━━ EXCERPT ━━

8.6. Service Agent Advertisement

 User Agents MUST NOT solicit SA Advertisements if they have been
 configured to use a particular DA, if they have been configured with
 a <scope-list> or if DAs have been discovered.  UAs solicit SA
 Advertisements only when they are explicitly configured to use User
 Selectable scopes (see Section 11.2) in order to discover the scopes
 that SAs support.  This allows UAs without scope configuration to
 make use of either DAs or SAs without any functional difference

Guttman, et al. Standards Track [Page 25] RFC 2608 Service Location Protocol, Version 2 June 1999

 except performance.
 A SA MAY be configured with attributes, and SHOULD support the
 attribute 'service-type' whose value is all the service types of
 services represented by the SA. SAs MUST NOT respond if the SrvRqst
 predicate is not satisfied.  For example, only SAs offering 'nfs'
 services SHOULD respond with a SAAdvert to a SrvRqst for service type
 "service:service-agent" which includes a predicate "(service-
 type=nfs)".

━━━
━━ SOURCE INFORMATION ━━

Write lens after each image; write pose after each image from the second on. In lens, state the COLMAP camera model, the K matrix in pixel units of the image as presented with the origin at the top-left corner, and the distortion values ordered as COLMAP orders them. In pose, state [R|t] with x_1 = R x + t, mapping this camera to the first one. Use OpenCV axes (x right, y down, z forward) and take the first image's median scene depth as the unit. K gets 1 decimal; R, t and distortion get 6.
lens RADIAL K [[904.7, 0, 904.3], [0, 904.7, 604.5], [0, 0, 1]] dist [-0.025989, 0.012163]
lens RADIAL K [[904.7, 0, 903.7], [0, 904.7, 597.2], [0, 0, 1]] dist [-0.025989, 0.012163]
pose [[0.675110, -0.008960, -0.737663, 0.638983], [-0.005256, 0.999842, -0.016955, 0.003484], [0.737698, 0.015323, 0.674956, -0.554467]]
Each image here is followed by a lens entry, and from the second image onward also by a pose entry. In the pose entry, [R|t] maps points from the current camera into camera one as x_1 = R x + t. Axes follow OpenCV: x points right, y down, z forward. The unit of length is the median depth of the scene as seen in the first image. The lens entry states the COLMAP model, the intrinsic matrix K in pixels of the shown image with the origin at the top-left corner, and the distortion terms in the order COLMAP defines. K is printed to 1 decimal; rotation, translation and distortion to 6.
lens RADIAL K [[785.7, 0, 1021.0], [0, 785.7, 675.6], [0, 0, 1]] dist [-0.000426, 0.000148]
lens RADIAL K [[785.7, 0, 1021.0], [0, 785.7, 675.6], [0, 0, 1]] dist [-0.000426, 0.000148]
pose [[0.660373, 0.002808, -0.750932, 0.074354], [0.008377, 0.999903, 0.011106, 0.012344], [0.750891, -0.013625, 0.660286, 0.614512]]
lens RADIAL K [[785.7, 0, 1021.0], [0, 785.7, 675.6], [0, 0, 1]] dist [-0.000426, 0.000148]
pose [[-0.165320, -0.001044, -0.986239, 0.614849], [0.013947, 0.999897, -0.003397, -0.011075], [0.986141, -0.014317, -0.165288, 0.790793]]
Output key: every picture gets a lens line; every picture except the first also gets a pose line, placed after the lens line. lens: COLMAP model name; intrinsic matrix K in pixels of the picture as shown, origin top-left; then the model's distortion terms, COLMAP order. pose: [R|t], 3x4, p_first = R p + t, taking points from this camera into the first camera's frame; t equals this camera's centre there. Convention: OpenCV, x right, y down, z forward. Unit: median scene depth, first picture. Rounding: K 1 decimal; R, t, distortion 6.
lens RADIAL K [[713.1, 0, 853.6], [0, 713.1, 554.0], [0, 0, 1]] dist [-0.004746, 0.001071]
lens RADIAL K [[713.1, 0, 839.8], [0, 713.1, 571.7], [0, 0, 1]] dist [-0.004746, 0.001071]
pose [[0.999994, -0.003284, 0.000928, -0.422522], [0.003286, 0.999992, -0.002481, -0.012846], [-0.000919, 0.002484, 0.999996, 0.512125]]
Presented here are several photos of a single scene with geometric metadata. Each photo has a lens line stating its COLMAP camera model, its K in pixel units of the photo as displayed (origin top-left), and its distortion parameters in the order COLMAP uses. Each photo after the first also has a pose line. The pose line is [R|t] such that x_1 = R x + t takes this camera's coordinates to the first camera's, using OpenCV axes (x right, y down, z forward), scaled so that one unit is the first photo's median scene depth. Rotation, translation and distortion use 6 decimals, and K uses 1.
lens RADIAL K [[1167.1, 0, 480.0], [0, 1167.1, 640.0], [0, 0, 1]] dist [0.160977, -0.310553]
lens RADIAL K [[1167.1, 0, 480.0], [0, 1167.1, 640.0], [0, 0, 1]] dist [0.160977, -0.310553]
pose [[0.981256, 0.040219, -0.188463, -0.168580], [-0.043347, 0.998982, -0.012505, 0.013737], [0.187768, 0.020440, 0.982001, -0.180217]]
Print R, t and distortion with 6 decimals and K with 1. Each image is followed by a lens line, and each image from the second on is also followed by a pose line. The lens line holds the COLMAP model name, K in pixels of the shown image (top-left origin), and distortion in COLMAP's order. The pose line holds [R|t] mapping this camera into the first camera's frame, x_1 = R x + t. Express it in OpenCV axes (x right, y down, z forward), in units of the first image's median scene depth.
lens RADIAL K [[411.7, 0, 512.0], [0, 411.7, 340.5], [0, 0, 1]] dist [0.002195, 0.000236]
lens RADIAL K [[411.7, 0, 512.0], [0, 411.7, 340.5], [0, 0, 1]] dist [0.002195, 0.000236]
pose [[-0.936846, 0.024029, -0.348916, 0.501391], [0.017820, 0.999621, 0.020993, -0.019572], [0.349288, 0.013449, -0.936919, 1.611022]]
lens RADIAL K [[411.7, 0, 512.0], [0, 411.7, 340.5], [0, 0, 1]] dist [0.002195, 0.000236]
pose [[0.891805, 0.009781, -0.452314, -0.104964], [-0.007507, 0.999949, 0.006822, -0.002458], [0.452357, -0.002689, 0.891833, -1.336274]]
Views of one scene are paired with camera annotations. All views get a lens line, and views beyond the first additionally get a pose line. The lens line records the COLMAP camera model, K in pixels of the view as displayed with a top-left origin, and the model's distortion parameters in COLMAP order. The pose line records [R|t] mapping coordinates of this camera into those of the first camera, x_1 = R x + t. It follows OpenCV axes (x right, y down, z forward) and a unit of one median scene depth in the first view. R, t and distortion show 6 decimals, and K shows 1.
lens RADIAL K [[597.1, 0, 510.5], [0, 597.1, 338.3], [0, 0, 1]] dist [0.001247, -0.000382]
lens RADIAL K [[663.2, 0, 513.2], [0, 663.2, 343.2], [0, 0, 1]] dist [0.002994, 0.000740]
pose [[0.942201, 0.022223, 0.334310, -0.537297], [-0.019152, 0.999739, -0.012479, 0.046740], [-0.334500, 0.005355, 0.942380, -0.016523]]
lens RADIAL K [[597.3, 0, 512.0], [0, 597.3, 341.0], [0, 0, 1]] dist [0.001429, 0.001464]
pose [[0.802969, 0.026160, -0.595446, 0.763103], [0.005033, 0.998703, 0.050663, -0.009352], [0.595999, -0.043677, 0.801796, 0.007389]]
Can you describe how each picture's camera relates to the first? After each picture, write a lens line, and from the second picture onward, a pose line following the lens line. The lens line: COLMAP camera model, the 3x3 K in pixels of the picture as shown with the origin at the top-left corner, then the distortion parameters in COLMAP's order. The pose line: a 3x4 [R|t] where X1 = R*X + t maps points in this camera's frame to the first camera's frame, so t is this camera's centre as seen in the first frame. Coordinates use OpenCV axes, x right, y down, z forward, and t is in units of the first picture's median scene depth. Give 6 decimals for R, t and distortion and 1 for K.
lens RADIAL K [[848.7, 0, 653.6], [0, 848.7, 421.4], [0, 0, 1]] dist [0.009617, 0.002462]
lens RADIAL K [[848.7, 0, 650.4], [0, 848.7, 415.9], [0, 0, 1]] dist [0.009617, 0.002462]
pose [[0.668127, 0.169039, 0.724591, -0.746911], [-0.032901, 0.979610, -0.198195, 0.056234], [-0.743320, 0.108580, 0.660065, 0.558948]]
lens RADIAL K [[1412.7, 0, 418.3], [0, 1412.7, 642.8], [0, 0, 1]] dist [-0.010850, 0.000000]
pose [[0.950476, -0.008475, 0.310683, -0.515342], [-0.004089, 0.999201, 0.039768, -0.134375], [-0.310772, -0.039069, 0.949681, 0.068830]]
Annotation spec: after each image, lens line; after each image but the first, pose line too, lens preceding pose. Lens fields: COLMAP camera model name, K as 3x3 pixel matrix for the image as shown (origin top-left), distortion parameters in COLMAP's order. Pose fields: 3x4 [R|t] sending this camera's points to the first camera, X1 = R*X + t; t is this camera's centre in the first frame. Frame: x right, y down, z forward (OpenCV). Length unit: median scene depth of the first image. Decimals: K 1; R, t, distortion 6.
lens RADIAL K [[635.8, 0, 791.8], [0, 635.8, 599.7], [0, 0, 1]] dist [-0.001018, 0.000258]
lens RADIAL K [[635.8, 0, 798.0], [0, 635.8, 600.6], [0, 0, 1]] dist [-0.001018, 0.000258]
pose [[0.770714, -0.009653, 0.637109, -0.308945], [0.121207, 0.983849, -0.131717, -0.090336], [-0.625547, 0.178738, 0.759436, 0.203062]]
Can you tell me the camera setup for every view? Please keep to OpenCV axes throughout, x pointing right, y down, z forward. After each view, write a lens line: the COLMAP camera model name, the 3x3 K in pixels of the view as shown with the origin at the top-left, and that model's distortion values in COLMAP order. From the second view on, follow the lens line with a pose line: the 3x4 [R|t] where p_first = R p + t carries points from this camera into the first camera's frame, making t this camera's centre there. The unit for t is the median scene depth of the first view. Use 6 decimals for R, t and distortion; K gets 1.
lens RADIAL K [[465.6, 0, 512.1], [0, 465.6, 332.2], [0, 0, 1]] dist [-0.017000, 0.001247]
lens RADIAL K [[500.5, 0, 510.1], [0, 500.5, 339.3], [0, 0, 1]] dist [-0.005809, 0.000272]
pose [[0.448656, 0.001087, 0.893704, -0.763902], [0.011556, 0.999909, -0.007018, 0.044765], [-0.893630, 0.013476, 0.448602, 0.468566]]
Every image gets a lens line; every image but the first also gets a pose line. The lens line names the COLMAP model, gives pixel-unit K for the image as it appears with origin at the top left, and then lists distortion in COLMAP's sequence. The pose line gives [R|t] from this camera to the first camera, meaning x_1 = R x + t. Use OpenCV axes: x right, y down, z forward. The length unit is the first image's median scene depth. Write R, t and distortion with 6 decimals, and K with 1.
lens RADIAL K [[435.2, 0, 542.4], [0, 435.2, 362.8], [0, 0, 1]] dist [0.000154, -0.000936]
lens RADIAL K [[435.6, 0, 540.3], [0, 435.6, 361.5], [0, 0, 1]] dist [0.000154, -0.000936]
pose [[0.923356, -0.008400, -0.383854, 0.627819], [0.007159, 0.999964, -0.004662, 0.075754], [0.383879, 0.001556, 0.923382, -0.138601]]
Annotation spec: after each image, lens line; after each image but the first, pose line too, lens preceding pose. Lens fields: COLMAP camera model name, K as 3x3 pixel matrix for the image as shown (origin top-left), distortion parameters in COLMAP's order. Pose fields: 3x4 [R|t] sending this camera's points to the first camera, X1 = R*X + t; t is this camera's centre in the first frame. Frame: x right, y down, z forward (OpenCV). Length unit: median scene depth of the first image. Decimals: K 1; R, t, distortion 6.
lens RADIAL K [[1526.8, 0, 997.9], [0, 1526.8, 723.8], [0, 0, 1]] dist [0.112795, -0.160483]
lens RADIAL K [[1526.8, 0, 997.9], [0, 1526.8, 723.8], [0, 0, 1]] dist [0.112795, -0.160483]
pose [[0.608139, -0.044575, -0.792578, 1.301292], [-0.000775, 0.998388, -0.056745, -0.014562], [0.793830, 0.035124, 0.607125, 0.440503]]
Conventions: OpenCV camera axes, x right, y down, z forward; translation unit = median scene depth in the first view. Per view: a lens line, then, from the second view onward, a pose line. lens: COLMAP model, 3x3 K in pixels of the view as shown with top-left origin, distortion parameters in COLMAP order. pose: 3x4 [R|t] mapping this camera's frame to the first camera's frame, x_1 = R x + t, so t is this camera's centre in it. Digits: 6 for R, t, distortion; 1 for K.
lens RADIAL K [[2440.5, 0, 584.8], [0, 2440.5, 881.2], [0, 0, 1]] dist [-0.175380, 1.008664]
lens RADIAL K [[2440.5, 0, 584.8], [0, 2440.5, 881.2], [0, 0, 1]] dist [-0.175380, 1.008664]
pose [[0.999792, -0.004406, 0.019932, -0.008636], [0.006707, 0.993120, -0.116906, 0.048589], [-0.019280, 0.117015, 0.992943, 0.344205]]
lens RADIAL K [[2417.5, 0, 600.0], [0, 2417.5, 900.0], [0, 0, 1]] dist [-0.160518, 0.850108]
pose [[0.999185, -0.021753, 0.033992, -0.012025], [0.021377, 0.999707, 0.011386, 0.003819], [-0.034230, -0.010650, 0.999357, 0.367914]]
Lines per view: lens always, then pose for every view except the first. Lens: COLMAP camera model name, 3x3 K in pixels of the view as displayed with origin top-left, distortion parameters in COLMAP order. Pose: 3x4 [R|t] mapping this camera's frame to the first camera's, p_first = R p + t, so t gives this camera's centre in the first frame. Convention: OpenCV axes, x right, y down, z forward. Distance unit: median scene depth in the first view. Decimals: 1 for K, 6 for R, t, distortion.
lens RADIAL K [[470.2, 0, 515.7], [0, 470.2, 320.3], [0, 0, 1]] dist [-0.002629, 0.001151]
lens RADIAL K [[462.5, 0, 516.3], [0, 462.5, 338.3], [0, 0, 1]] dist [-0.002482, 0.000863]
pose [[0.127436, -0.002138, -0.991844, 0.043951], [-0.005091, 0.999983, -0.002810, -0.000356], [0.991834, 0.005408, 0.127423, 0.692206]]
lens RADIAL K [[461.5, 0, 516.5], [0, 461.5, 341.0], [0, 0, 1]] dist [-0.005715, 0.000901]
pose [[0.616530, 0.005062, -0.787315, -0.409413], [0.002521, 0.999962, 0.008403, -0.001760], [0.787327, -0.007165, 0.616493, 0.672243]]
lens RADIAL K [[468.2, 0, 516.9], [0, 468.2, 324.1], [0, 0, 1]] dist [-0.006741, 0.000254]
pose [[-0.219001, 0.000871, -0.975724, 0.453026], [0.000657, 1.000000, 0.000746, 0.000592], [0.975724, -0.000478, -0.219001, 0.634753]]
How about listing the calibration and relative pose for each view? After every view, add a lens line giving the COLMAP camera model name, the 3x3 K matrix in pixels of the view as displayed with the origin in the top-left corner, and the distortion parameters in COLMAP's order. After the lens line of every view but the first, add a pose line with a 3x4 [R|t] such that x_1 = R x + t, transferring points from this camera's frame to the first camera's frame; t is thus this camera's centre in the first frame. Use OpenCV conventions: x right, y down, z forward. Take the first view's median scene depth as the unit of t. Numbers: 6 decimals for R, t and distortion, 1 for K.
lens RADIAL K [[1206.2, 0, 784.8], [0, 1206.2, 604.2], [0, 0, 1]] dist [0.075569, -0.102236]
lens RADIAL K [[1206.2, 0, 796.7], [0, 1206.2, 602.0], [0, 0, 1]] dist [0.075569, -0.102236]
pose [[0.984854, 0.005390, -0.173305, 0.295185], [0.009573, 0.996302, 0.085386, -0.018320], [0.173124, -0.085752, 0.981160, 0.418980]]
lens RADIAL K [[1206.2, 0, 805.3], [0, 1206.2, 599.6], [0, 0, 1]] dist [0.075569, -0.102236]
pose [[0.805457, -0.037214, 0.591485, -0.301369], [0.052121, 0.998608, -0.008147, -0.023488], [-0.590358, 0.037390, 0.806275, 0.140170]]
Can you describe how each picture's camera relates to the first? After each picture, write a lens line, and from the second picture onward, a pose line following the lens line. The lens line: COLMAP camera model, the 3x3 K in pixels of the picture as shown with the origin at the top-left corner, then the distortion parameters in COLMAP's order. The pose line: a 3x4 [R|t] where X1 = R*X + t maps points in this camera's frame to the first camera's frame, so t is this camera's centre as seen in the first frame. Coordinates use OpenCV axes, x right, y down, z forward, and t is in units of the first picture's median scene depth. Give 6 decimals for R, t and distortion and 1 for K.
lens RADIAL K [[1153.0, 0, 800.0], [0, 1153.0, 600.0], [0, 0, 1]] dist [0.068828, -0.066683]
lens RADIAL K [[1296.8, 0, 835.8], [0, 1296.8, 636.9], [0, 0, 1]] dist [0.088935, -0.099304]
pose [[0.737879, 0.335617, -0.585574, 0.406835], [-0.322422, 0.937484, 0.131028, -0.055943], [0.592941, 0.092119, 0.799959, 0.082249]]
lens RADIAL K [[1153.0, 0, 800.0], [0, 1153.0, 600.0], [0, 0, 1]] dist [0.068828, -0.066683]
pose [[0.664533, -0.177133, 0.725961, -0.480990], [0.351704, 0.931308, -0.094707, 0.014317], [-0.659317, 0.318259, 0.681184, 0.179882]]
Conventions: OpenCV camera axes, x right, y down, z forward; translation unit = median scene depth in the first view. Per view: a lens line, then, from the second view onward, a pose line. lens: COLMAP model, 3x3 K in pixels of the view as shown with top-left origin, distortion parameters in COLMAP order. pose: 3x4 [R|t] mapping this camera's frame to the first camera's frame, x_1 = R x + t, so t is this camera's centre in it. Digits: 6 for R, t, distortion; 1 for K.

━━━

- **EXERCISE DIRECTIONS**:
According to the Service Agent Advertisement section, which attribute should an SA support, and what is its value?

- **SOLUTION**:
An SA should support the attribute 'service-type', whose value is all the service types of services represented by the SA.